- **FRAGMENTO DEL DOCUMENTO**
────────────────────────────────────────
Merlí. Otra manera de filosofar
Hugo José Suárez
He dicho que me encantan las
series, y que concuerdo con Vargas Llosa cuando afirma que en ellas la
televisión encontró su soporte narrativo. La última en la que estoy metido es
la catalana Merlí, que trata sobre un profesor de filosofía de últimos años de
un colegio público en Barcelona.
Tengo tres décadas en las aulas
universitarias, unas veces como alumno y otras como profesor, y la verdad
considero apasionante mi oficio. Muchas veces me he preguntado por qué la vida
de un detective, de un narco, de un viajero o de un político merecen más
reflectores que la de un profesor. Pienso que una clase puede ser más
entretenida que un viaje a la selva, que un seminario puede ser tan atrapante
como una trama policial. Merlí nos recuerda que un instituto educativo, con
estudiantes, laboratorios, bibliotecas, profesores, es un barco repleto de
aventuras inagotables.
Además, el encanto del profesor
tan carismático como irreverente, está en vincular sus clases y los autores con
las situaciones concretas de los protagonistas. La filosofía pareciera salir de
los libros y nombres rimbombantes y se encarna en la cotidianidad. La mentira,
la política, la muerte, el consumo, el deseo, dejan de ser temas controlados
por los especialistas y aterrizan en la historia de la gente.
La serie no es ingenua, muestra
también el conflicto y las contradicciones de los adolescentes, los humores,
las furias, las pasiones, las tensiones familiares, las pérdidas y los excesos.
De alguna manera deja ver algunos rasgos de lo que supongo es la actual
sociedad catalana. Por ejemplo, en la escuela pública confluyen grupos sociales
distintos, desde quienes tienen una economía muy estable y cómoda, hasta los
que sufren el día a día teniendo que trabajar horas extra para sostener el
estudio. Parecería que el espacio educativo permitiera el encuentro de
posiciones sociales diferentes, lo que es impensable para muchos países
latinoamericanos. También se ve el estilo de vida urbano, la mayoría habita en
departamentos que se diferencian por sus comodidades o su lujo, pero pocos
tienen coche y casi nadie vive en casa. Las familias son diversas, con
presencia fuerte de los padres. Todos
luchan por la sobrevivencia en un mundo laboral incierto pero no dramático.
────────────────────────────────────────
- **FILAS DADAS**
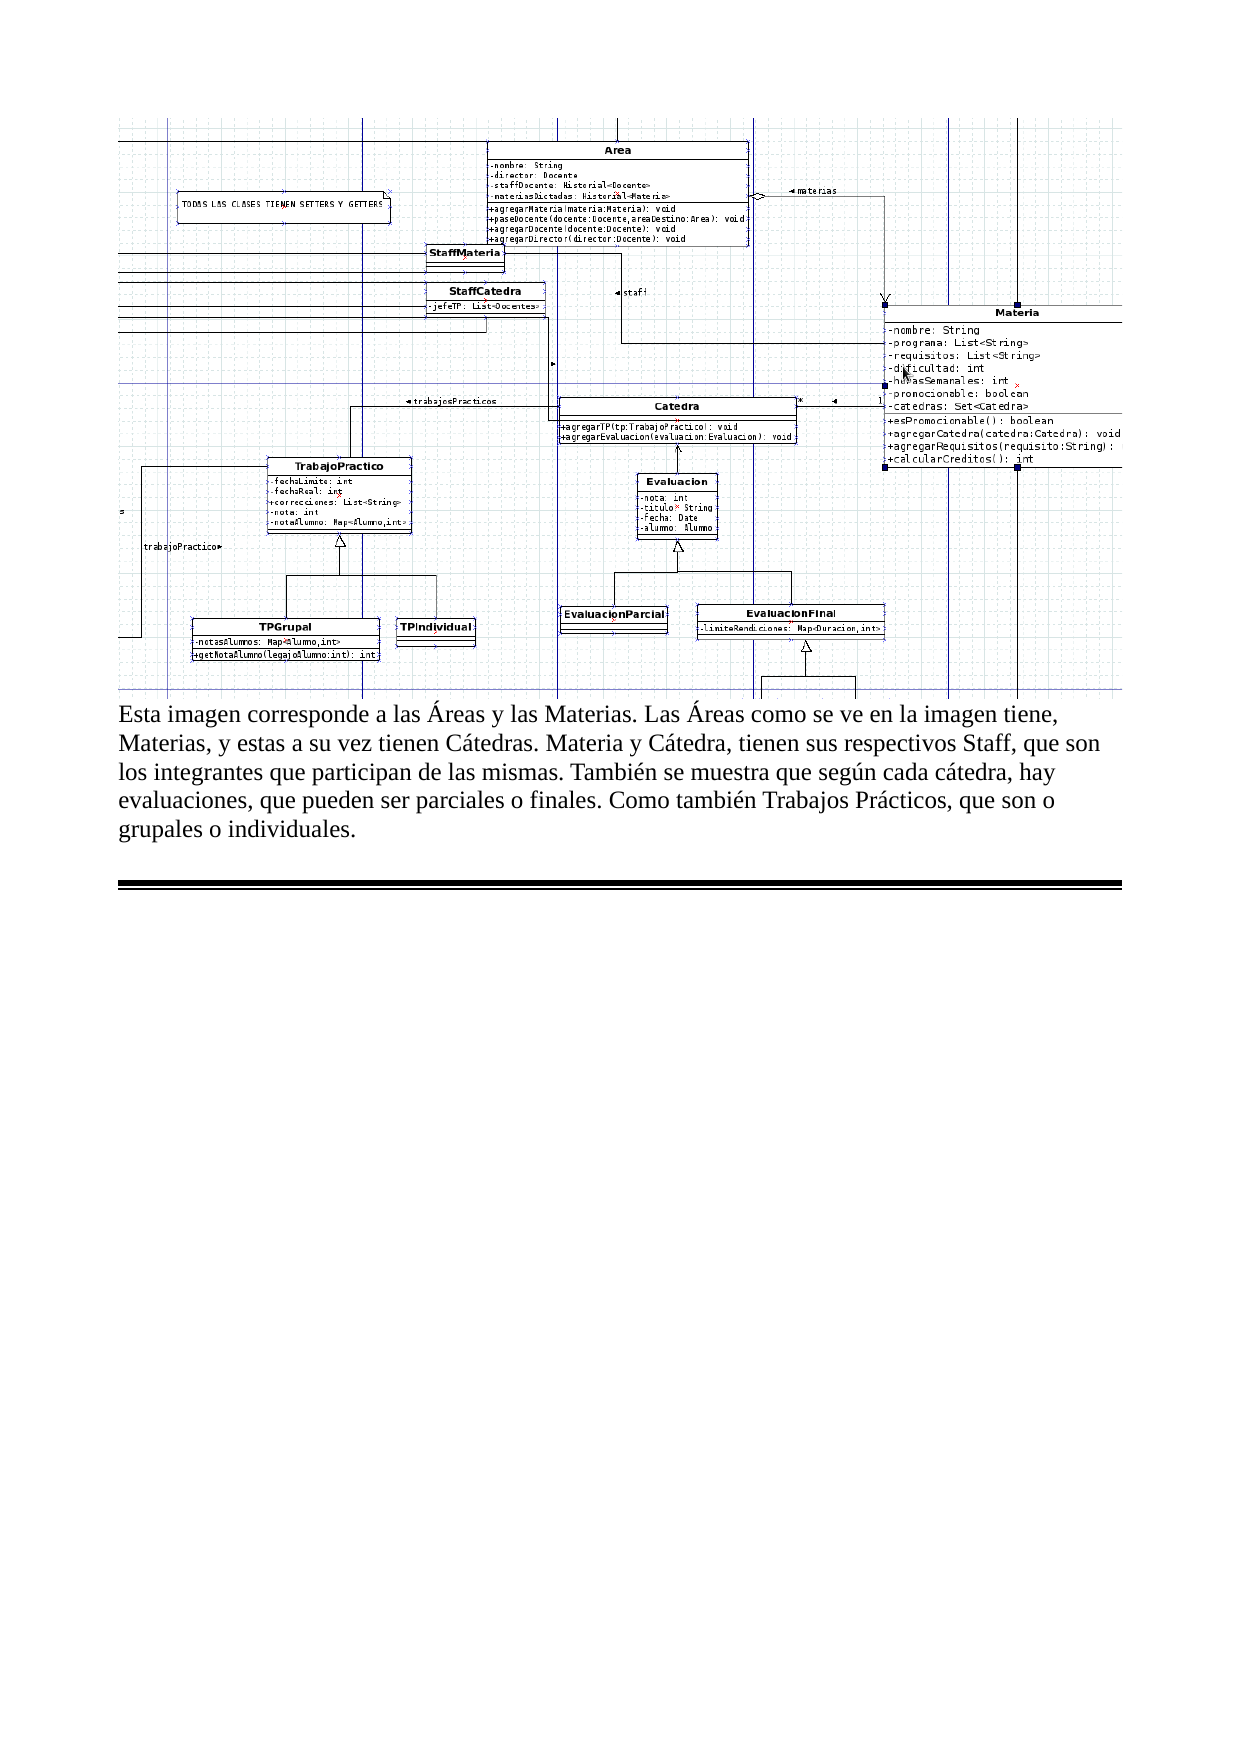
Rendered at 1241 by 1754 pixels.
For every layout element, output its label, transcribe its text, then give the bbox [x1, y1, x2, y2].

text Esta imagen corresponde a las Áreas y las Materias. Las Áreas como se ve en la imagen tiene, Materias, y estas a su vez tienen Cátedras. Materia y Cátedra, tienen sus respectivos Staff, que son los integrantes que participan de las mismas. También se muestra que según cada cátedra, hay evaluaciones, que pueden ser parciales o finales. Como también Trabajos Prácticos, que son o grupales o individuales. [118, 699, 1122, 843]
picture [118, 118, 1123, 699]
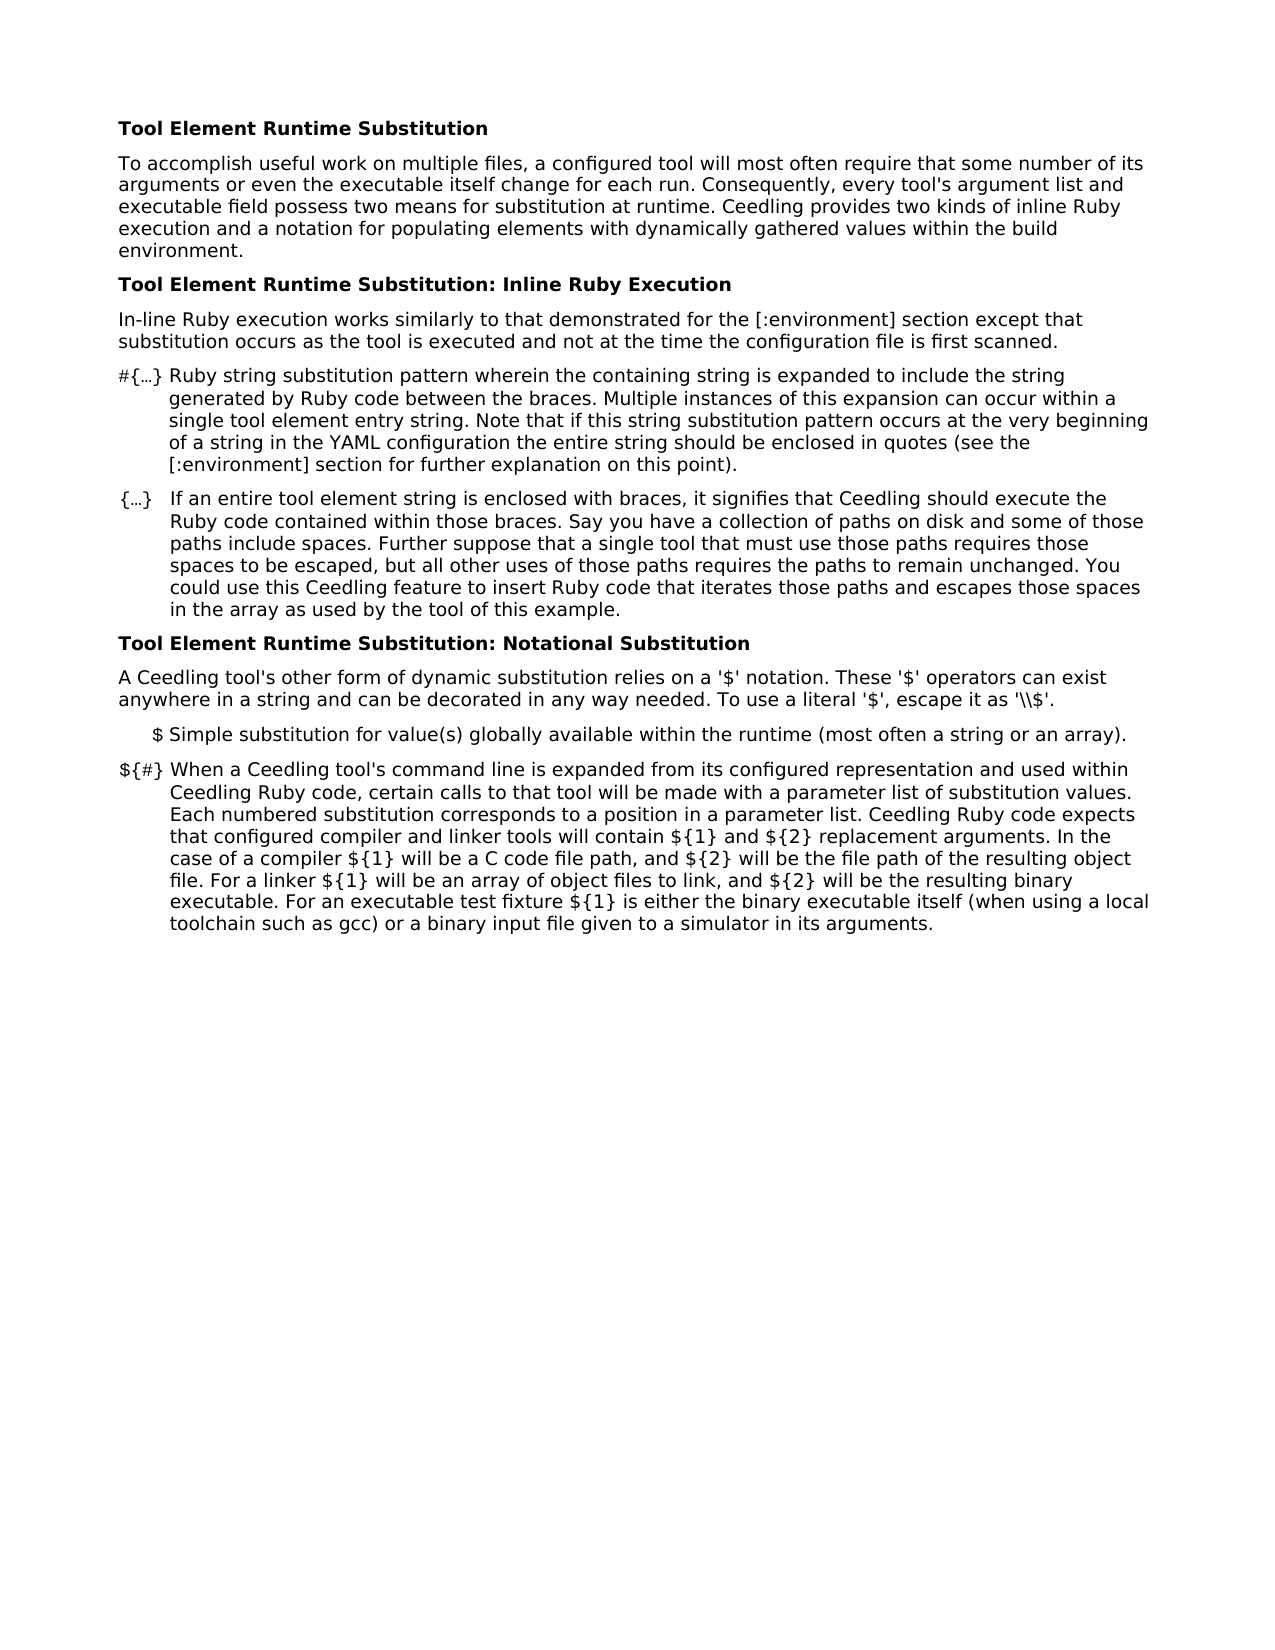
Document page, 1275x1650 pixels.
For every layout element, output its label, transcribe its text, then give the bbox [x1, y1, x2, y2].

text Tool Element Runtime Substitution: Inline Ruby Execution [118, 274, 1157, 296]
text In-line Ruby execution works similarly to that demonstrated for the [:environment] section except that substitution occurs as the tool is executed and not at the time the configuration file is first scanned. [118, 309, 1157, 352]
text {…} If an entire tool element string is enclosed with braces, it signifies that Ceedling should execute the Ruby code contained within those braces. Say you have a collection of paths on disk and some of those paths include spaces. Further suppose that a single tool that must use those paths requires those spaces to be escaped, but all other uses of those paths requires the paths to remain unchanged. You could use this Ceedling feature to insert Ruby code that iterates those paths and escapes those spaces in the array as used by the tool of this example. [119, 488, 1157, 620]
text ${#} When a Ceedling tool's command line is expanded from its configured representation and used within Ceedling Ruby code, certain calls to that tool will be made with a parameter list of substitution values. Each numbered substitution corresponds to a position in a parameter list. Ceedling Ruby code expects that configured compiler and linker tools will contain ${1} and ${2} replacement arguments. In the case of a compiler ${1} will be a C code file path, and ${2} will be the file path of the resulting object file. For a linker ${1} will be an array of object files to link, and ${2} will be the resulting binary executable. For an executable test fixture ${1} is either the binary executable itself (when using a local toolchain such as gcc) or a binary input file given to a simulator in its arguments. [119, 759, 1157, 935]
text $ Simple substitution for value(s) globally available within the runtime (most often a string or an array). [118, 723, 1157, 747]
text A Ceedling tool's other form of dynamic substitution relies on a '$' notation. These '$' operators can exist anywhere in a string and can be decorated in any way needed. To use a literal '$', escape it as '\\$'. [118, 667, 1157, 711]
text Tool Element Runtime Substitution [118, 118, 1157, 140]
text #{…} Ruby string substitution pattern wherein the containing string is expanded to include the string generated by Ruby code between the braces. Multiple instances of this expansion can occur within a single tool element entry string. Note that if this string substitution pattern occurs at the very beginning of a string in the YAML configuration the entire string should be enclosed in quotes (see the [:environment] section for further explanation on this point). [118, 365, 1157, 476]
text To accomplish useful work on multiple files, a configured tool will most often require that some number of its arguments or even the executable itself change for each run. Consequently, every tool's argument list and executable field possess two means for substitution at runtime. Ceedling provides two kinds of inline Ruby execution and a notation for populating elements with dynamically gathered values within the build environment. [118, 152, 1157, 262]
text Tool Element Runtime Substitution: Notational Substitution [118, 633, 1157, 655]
────────────────────────────────────────
- **PROBLEMA PLANTEADO 1**
Extrae del texto sobre Merlí el fragmento que va entre "De alguna manera" y "pero no dramático.", ambos incluidos.
- **PROBLEMA PLANTEADO 2**
Por favor, enumera los temas que, según el texto sobre Merlí, dejan de estar controlados por los especialistas.
- **PROBLEMA PLANTEADO 3**
Según el texto sobre Merlí, ¿en qué ciudad está el colegio público de la serie?
Las filas no tienen relación con el texto sobre Merlí.

- **RESULTADO 1**
De alguna manera deja ver algunos rasgos de lo que supongo es la actual
sociedad catalana. Por ejemplo, en la escuela pública confluyen grupos sociales
distintos, desde quienes tienen una economía muy estable y cómoda, hasta los
que sufren el día a día teniendo que trabajar horas extra para sostener el
estudio. Parecería que el espacio educativo permitiera el encuentro de
posiciones sociales diferentes, lo que es impensable para muchos países
latinoamericanos. También se ve el estilo de vida urbano, la mayoría habita en
departamentos que se diferencian por sus comodidades o su lujo, pero pocos
tienen coche y casi nadie vive en casa. Las familias son diversas, con
presencia fuerte de los padres. Todos
luchan por la sobrevivencia en un mundo laboral incierto pero no dramático.

- **RESULTADO 2**
La mentira, la política, la muerte, el consumo y el deseo.

- **RESULTADO 3**
En Barcelona.